The new Microsoft.Extensions.Logging system has some improvements over the previous System.Diagnostics, with built in support for dependency injection and semantic logging (although I tend to think a singleton-type pattern, like TraceSource, is better than cluttering up every constructor with a logger).
Strangely, however, Microsoft did not include a basic file logger; they have App Insights, and even a file logger that works on Azure-only, but no basic logger. I guess they thought between Serilog/NLog/log4net/etc that there were enough third parties.
The only problem with these is that each of then is an entire logging systems, so you end up going through one framework (Microsoft.Extensions.Logging) to get to another framework (e.g. NLog) before you end up at an actual logger (e.g. a file logger). Why two frameworks?

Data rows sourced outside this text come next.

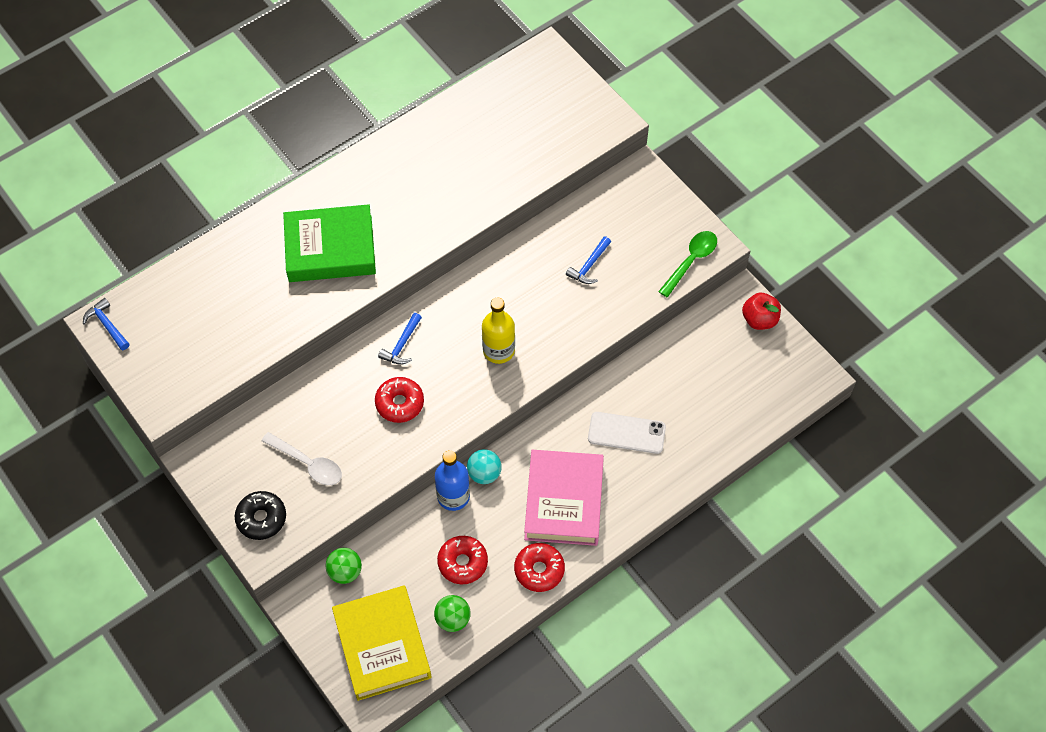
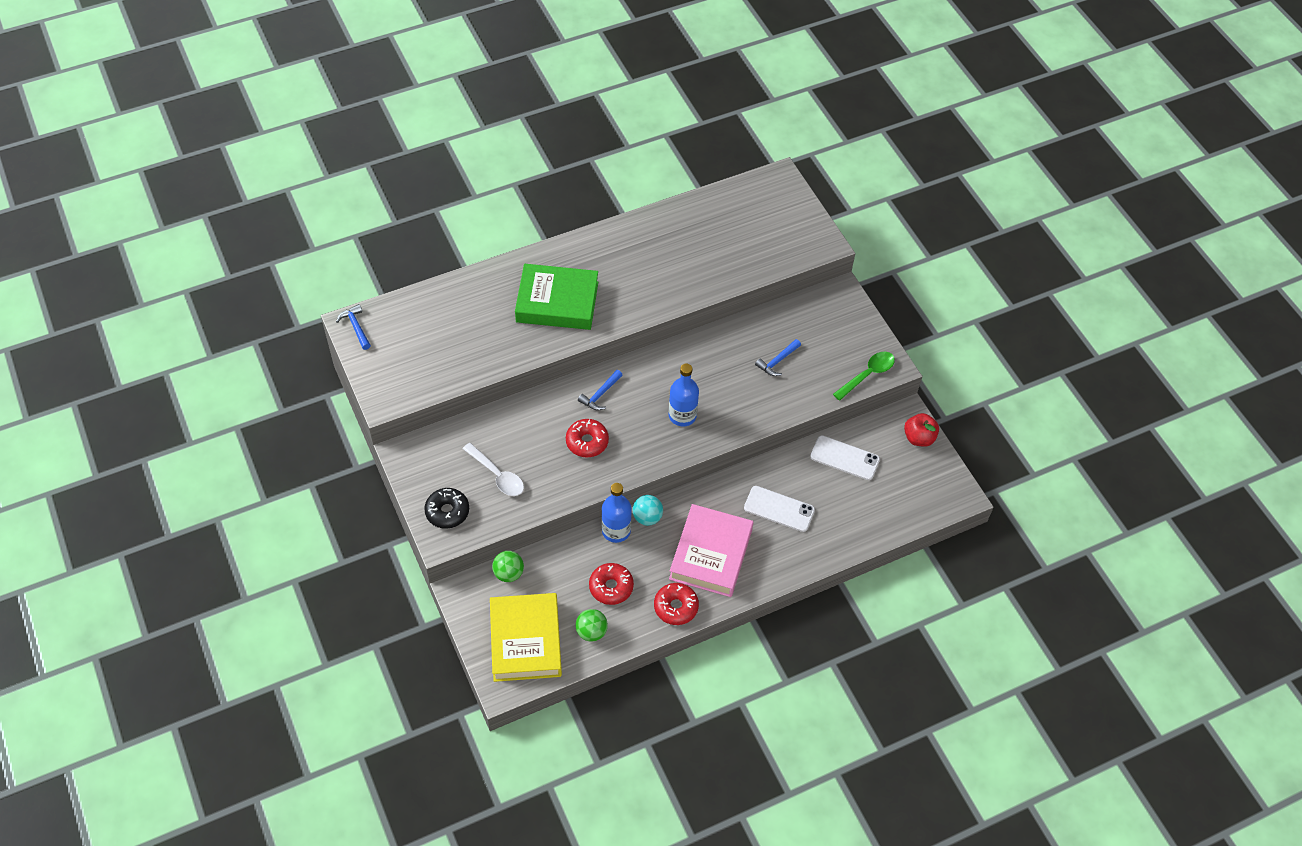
camera: 10 degrees right, 5 degrees down
(498, 350) = (682, 415): yellow bottle -> blue bottle
(684, 359) = (844, 458): none -> white phone

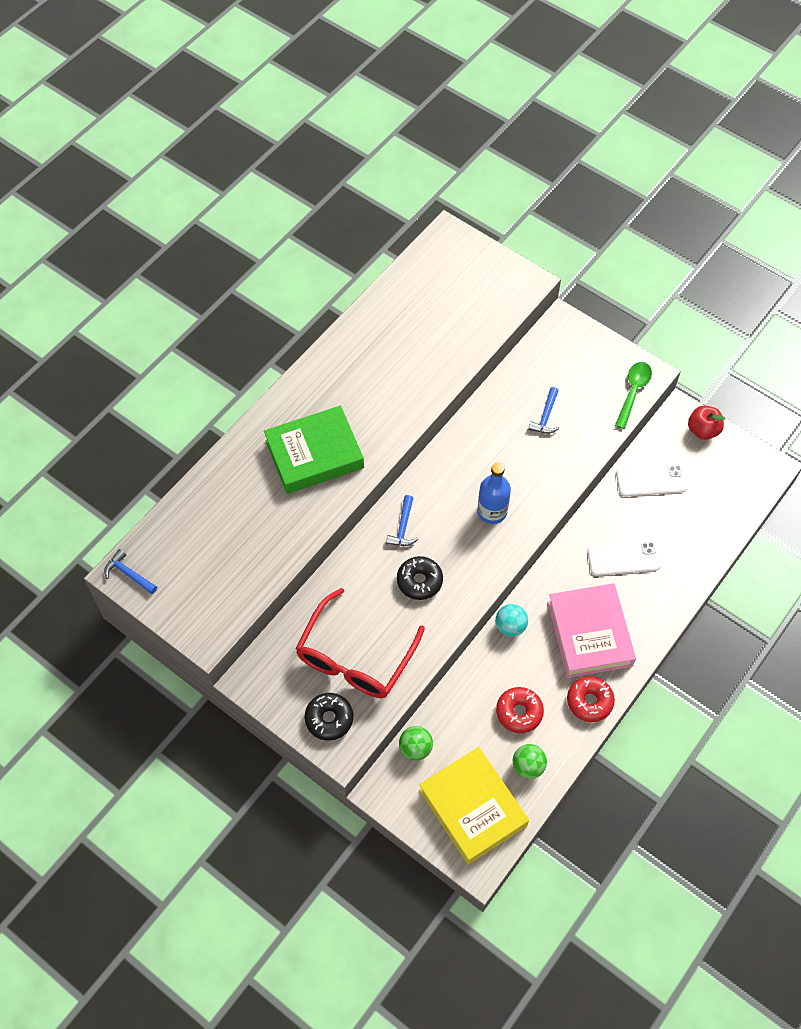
camera: 25 degrees left, 5 degrees up
(497, 475) = (355, 657): white spoon -> red glasses
(587, 442) = (419, 581): red donut -> black donut
(616, 530) = (490, 654): blue bottle -> none

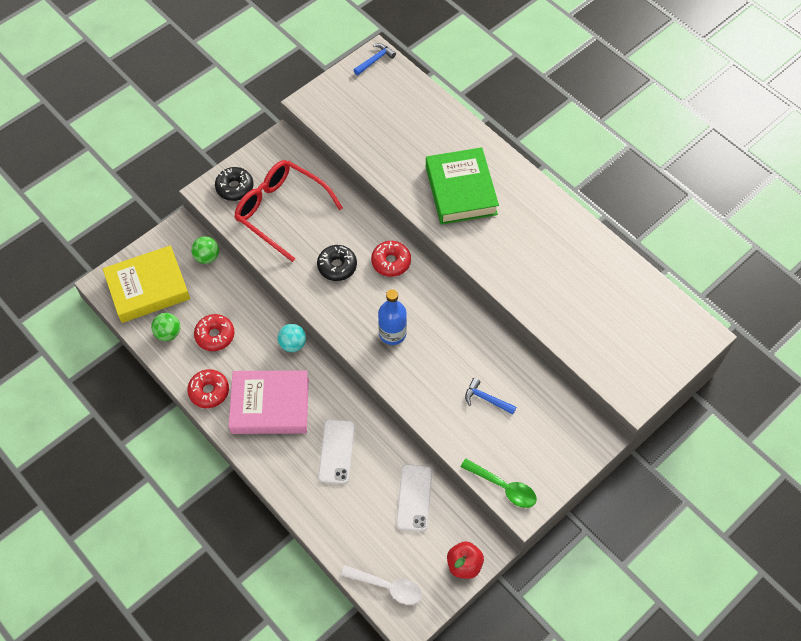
camera: 100 degrees right, 0 degrees up
(403, 527) = (391, 262): blue hammer -> red donut
(744, 490) = (388, 586): none -> white spoon

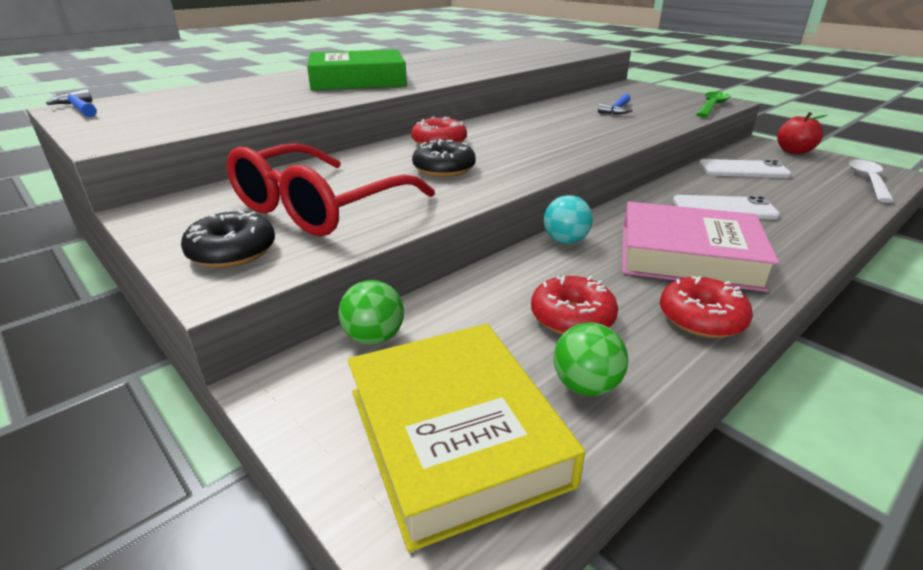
camera: 90 degrees left, 30 degrees down
(270, 405) = (688, 256): pink book -> pink book turned 75 degrees counterclockwise
(392, 333) = (551, 142): blue bottle -> none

With the old .NET Framework I never understood this either, which is why I wrote a range of TraceListeners, that each independently plugged into System.Diagnostics directly.
And finally I have started to port it across to Microsoft.Extensions.Logging, with an alpha release of Essential.Logging.RollingFile
This won't be another framework, just a bunch of logger providers that plug into the provider system.
It is only alpha; it works -- I mostly just copied it across from Essential.Diagnostics and commented out the invalid parts, but the infrastructure is still in flux while I sort things out.